▶ [Trecho para leitura]
- - - -

Em coletiva, Temer relata encontro com Calero e aumenta contradições

A entrevista coletiva de Michel Temer (PMDB), concedida neste domingo (27), mostrou que o escândalo La Vue, que envolveu um de seus mais próximos aliados, Geddel Vieira Lima, elevou a lama do governo até o pescoço. Geddel pediu demissão após o também ex-ministro Marcelo Calero afirmar ter sido “enquadrado”, inclusive pelo próprio Temer, para atender o desejo de Geddel e liberar a obra embargada.

Michel Temer - Antonio Cruz/Agência Brasil

Na coletiva, Temer disse que estava apenas e tão somente arbitrando um “conflito de órgãos”. Ele buscou uma suposta brecha jurídica para tentar justificar sua atuação.

O presidente disse que “não estava patrocinando nenhum interesse privado” ao “arbitrar” a divergência entre Calero e Geddel e ter sugerido ao então ministro da Cultura encaminhar o caso para a Advocacia Geral da União (AGU).

“O ex-ministro [Calero] me procurou na quarta-feira [23] à noite, durante o jantar com os senadores, dizendo que tinha um pedido [feito por Geddel] que seria difícil atender. Eu disse para fazer o que achasse melhor, e que se houve pleito, que visse o que seria melhor fazer”, disse.

Temer, no entanto, admitiu que, na quinta-feira (24), se reuniu com Calero que “contou por inteiro o caso” e que o então ministro informou que “não queria entrar na história”.

“Eu disse que se ele não quisesse entrar na história, havia uma solução legal: a lei diz que quando há conflito de órgãos, pode-se ouvir a Advocacia-Geral da União, que fará avaliação daquele conflito. Logo depois ele disse que queria voltar à noite para falar comigo. Voltou às 21h com a mesma conversa, com o mesmo conteúdo. Parece que ele gravou mesmo”, acrescentou Temer.

A “solução legal” de Temer é o suposto conflito que existiria entre o Iphan nacional, que embargou a obra, e o Iphan da Bahia, que aprovou a construção.

Temer tenta dar um verniz institucional e legal ao que ele chama de “conflito” entre os ministros. No entanto, a história que ele mesmo conta evidencia as contradições de seu ato.

Vejamos: o presidente chama um ministro para que ele resolva o problema entre órgãos, até aí, tudo seria normal se o assunto fosse de interesse público. Temer disse ainda que estava arbitrando diante de um conflito “administrativo”, já que havia duas decisões distintas entre o Iphan nacional e o da Bahia.

Mas diferentemente do que Temer chama de uma conversa “puramente institucional” para arbitrar “administrativamente”, ele arbitrava para atender o interesse de Geddel que comprou um imóvel no espigão, gastando a bagatela de R$ 2,4 milhões no empreendimento.

Na primeira conversa com o então ministro Calero, Temer deu carta-branca para que ele fizesse o que achasse melhor. Mas depois de ouvir as reclamações do interessado Geddel – e não do Iphan –, ele voltou atrás e decidiu “arbitrar”, ou seja, ele supostamente resolveu “arbitrar administrativamente” para atender Geddel.

- - - -

▶ [Dados disponíveis]
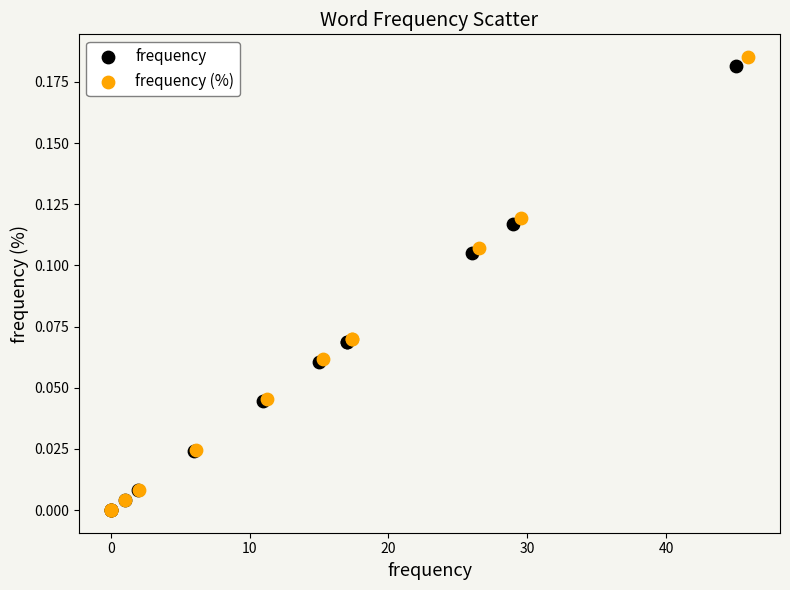

Which series has the largest Y range (max minus min)?

frequency (%)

- - - -

▶ [Tarefas]
(a) Responda com base no texto sobre a coletiva de Temer:
(i) Em que dia da semana foi concedida a entrevista coletiva?
(ii) Para qual órgão Temer sugeriu que Calero encaminhasse o caso?
(iii) Quanto Geddel gastou no imóvel que comprou no espigão?
(b) Dê prosseguimento ao texto sobre a coletiva de Temer a partir da última frase apresentada.
A listagem não é necessária para nada aqui.

▶ [Respostas em ordem]
(a)
(i) No domingo (27).
(ii) Para a Advocacia-Geral da União (AGU).
(iii) R$ 2,4 milhões.

(b)
Na coletiva, Temer deu detalhes de como agiu. “Todos vocês sabem que sou cuidadoso com as palavras e que jamais diria algo inadequado. E neste particular, havia um conflito de órgãos da administração, entre o Iphan nacional e o Iphan da Bahia. E, olha, vou fazer um parêntese, parece que isso levou três, quatro semanas, um ano, mas tudo isso ocorreu em três dias”, afirmou.

E segue: “O ex-ministro [Calero] me procurou numa quarta-feira à noite, no jantar com os senadores, dizendo que tinha um pedido, mas que seria difícil atender, etc. Eu disse: Faça o que você achar melhor, mas se houve um pleito você veja o que é possível fazer”.

Sentindo que estava pisando em terreno movediço, Temer continuar a relatar: “Como surgiu um conflito entre esses dois órgãos, porque depois eu fiquei sabendo quando ele veio à tarde, no dia seguinte, para falar comigo, e ele me contou por inteiro a história”. No entanto, segundo depoimento de Calero dado à Polícia Federal, foi Temer quem o convocou para uma reunião.

“Ele registrava que haveria um recurso hierárquico do Iphan nacional para o ministro. Ele disse que não queria entrar nessa história. E eu disse: Olhe ministro, se você não quer entrar nessa história há uma solução legal. A lei diz que, quando há conflito de órgão, pode-se ouvir a AGU. Se você não quer despachar, mande para a AGU”, completou Temer.

No discurso de Temer, propositalmente, ele confunde quem conversou com quem. Isso porque ele teria que informar que teria conversado com Geddel. Por outro lado, em ato falho, deixa claro que Calero não queria interferir na decisão técnica do Iphan nacional, que havia embargado a obra.

Como já apontamos, ao atuar pelo pleito de Geddel, Temer não agiu “para solucionar o conflito”. Se não pressionou Calero em favor de Geddel, com disse, Temer prevaricou já que Geddel cometia crime de improbidade administrativa e não o demitiu. Se pressionou, cometeu crime de improbidade, ou seja, em ambos os casos cometeu crime de responsabilidade, que deve levar ao impeachment.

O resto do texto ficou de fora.